Schématiquement, les fintechs ont deux manières d’opérer. Soit, elles s’adossent à des entités qui sont elles-mêmes régulées, et opèrent donc en tant que courtier ou agent, soit elles obtiennent leur propre licence. Jordane Giuly qui avait précédemment cofondé Spendesk a expérimenté les deux options et vante largement les mérites de la seconde. « Le jour où l’on souhaite vraiment grossir et disrupter le marché, on n'a pas d’autres choix que d’internaliser ces compétences. Il faut maîtriser toute la chaîne de valeur. Si on fonctionne sur les rails existants d’une autre entreprise, on est aussi tributaire de ses process. Or l’avantage des fintech par rapport aux acteurs traditionnels, c’est justement la capacité à automatiser un certain nombre de process et à aller vite », explique-t-il.
Defacto est ainsi devenue en mars la première fintech de prêt B2B à être agréée par l’Autorité de contrôle prudentiel et de résolution (ACPR), une institution intégrée à la Banque de France, chargée de la surveillance de l'activité des banques et des assurances en France. La startup qui offre une solution de crédits intelligents aux PME européennes franchit une étape significative en obtenant sa licence de Société de financement.

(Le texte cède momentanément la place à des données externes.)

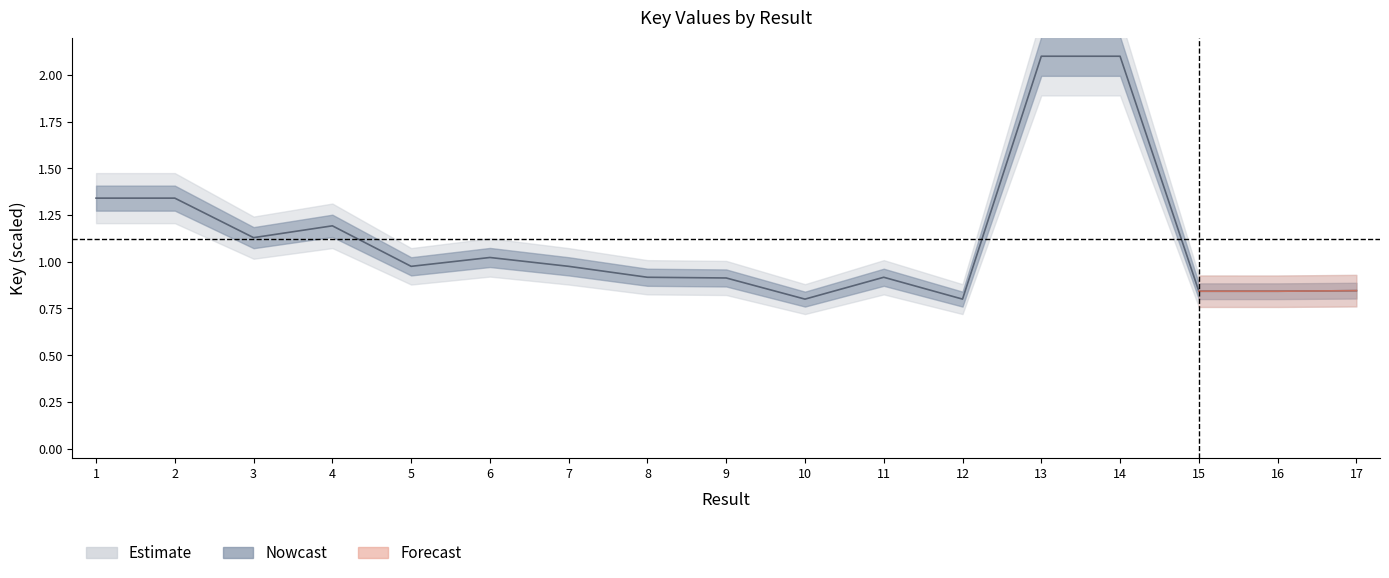

What is the value of the 2nd point from the left?

1.3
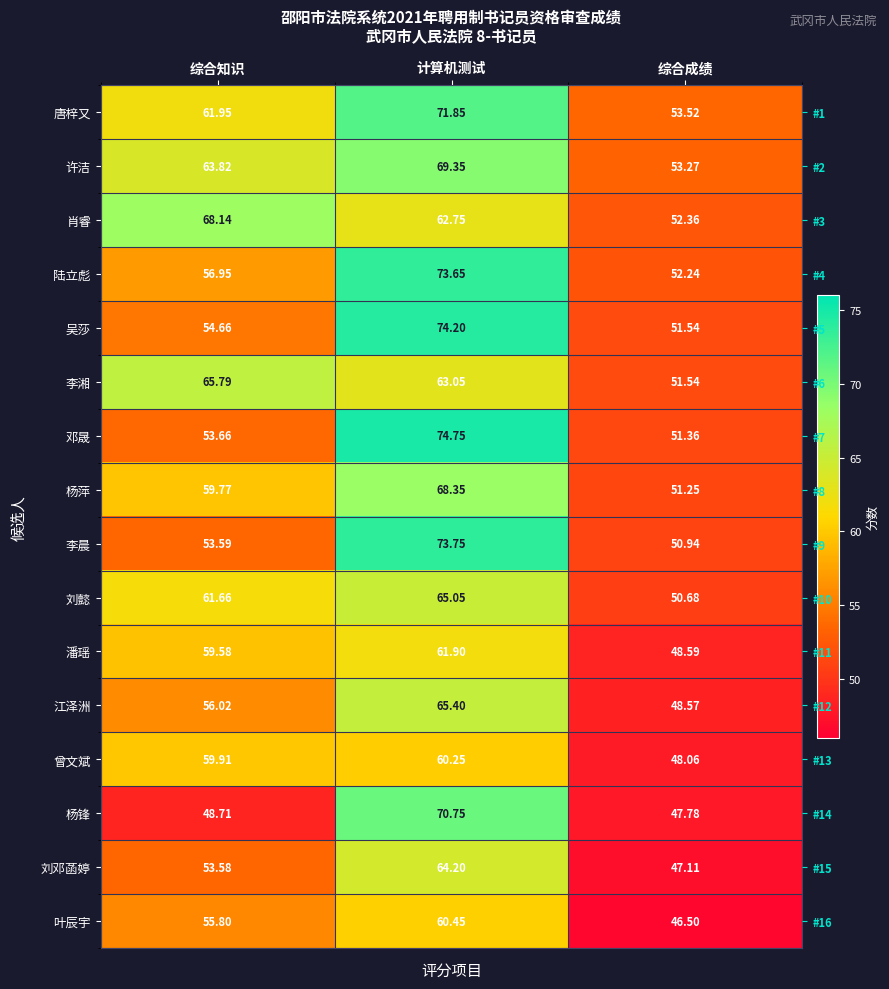

What is the sum of all 刘邓菡婷 values?

164.9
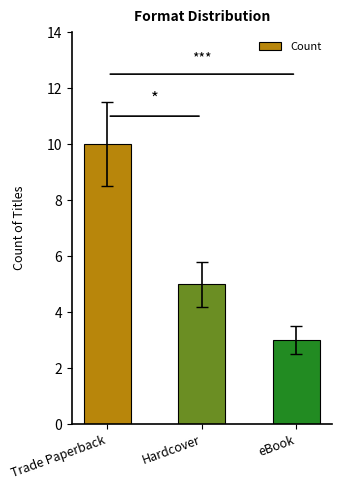

What is the label of the 2nd bar from the right?

Hardcover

La startup rejoint un groupe exclusif de fintechs agréées telles qu'Alma, également société de financement ou Klarna et Younited, qui sont eux agréés établissements de crédit.
Un gage de confiance pour les clients et pour les investisseurs
En intégrant la conformité de manière transparente dans leurs produits, tels que la réglementation contre le blanchiment d'argent (AML) et le financement du terrorisme (CFT), les fintechs peuvent renforcer leur avantage concurrentiel et gagner la confiance de leurs clients comme de leurs partenaires. « Nos plus gros clients vont regarder si nous avons cette licence », confirme Jordane Giuly.
« La licence est un gage de confiance non seulement auprès des clients, mais aussi auprès des investisseurs. Le respect du cadre règlementaire et l’obtention d’une licence est un élément clé de notre analyse », partage Olivier Boisserie.
Un régulateur français particulièrement strict
« En Europe, tous les pays ont des réglementations différentes, et le cadre réglementaire de la France est relativement strict, en particulier sur le crédit », partage Olivier Boisserie. En effet, en fonction des pays, les dogmes sont différents. La BaFin en Allemagne, par exemple, va être plus permissive avec les petits acteurs, et au fur et à mesure qu’ils grossissent, elle va leur imposer des couches de réglementation additionnelles. En France, l’ACPR part du principe que toutes les entreprises régulées doivent respecter les mêmes exigences.
Pour obtenir l’agrément, il faut présenter un dossier, dans lequel sont précisément décrits l’offre, le marché, les procédures, notamment celles liées à la gestion des risques et aux réglementations sous-jacentes. Le régulateur français examine le dossier en détails puis certifie ou non que la société est conforme aux réglementations en vigueur. « Obtenir l’agrément ne représente pas d’investissements spécifiques. C’est plus un travail de longue haleine et la traduction d’une certaine philosophie business. Quand on réussit à l’obtenir, cela signifie que dès le début, on ne s’est pas concentrés uniquement sur le développement du business, mais qu’on a réfléchi à toute la chaîne de valeur », conclut Jordane Giuly.